### Set problem
Extract, unchanged, the lines of the items below, starting with the very first line and going on through the line that contains "common name: Willow beauty", that line included.

::::::::

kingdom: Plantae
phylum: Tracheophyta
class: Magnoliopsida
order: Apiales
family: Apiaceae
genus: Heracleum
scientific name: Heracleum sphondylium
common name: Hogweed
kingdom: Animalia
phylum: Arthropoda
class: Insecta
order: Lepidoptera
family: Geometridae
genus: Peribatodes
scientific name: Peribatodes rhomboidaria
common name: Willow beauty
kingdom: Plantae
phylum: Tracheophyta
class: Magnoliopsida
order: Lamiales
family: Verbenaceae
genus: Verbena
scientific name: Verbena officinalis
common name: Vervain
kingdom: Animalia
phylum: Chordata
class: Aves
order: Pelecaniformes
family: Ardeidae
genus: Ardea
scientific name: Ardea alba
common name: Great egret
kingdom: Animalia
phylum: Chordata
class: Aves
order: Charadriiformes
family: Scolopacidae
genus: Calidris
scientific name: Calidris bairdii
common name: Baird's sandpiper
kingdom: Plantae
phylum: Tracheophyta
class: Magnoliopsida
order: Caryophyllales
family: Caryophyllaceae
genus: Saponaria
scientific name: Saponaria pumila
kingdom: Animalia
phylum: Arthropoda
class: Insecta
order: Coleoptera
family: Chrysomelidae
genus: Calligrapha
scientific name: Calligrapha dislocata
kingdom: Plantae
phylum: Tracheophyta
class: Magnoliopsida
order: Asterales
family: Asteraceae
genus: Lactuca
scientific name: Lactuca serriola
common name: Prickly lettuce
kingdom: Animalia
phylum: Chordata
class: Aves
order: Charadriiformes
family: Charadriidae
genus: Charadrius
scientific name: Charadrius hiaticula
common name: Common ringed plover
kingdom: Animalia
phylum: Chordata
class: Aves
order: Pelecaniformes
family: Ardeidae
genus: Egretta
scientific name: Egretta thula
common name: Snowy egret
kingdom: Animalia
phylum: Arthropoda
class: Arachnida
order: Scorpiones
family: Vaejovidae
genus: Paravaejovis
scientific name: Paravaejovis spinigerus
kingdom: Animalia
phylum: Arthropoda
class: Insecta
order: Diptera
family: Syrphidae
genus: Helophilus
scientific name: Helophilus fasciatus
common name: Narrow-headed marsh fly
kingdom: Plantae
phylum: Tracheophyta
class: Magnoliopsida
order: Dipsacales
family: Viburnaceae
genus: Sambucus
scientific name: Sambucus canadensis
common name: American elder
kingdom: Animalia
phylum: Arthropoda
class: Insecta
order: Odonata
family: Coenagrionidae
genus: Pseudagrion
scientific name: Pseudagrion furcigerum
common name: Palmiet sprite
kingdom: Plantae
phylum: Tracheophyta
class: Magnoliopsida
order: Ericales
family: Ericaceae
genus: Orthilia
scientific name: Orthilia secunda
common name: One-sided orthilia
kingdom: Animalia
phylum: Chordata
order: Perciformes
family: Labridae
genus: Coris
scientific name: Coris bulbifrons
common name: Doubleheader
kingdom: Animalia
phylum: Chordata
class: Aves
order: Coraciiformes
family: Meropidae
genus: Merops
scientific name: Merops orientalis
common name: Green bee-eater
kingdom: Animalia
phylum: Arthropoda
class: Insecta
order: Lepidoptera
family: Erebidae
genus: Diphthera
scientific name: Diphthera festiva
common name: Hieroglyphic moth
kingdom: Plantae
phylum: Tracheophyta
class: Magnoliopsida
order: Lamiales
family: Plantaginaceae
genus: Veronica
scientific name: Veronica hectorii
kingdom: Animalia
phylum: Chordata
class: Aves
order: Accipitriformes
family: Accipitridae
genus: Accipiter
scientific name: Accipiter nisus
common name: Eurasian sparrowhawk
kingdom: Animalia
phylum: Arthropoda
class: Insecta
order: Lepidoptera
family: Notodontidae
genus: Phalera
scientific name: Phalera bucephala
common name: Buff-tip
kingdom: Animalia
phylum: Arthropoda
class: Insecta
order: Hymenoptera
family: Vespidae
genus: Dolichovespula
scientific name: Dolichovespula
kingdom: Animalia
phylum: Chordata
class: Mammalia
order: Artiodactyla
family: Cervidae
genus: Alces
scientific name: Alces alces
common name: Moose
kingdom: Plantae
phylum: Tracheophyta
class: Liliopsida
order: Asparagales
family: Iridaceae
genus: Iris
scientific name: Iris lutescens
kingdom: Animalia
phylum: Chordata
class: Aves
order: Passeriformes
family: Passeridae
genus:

::::::::

### Complete response
kingdom: Plantae
phylum: Tracheophyta
class: Magnoliopsida
order: Apiales
family: Apiaceae
genus: Heracleum
scientific name: Heracleum sphondylium
common name: Hogweed
kingdom: Animalia
phylum: Arthropoda
class: Insecta
order: Lepidoptera
family: Geometridae
genus: Peribatodes
scientific name: Peribatodes rhomboidaria
common name: Willow beauty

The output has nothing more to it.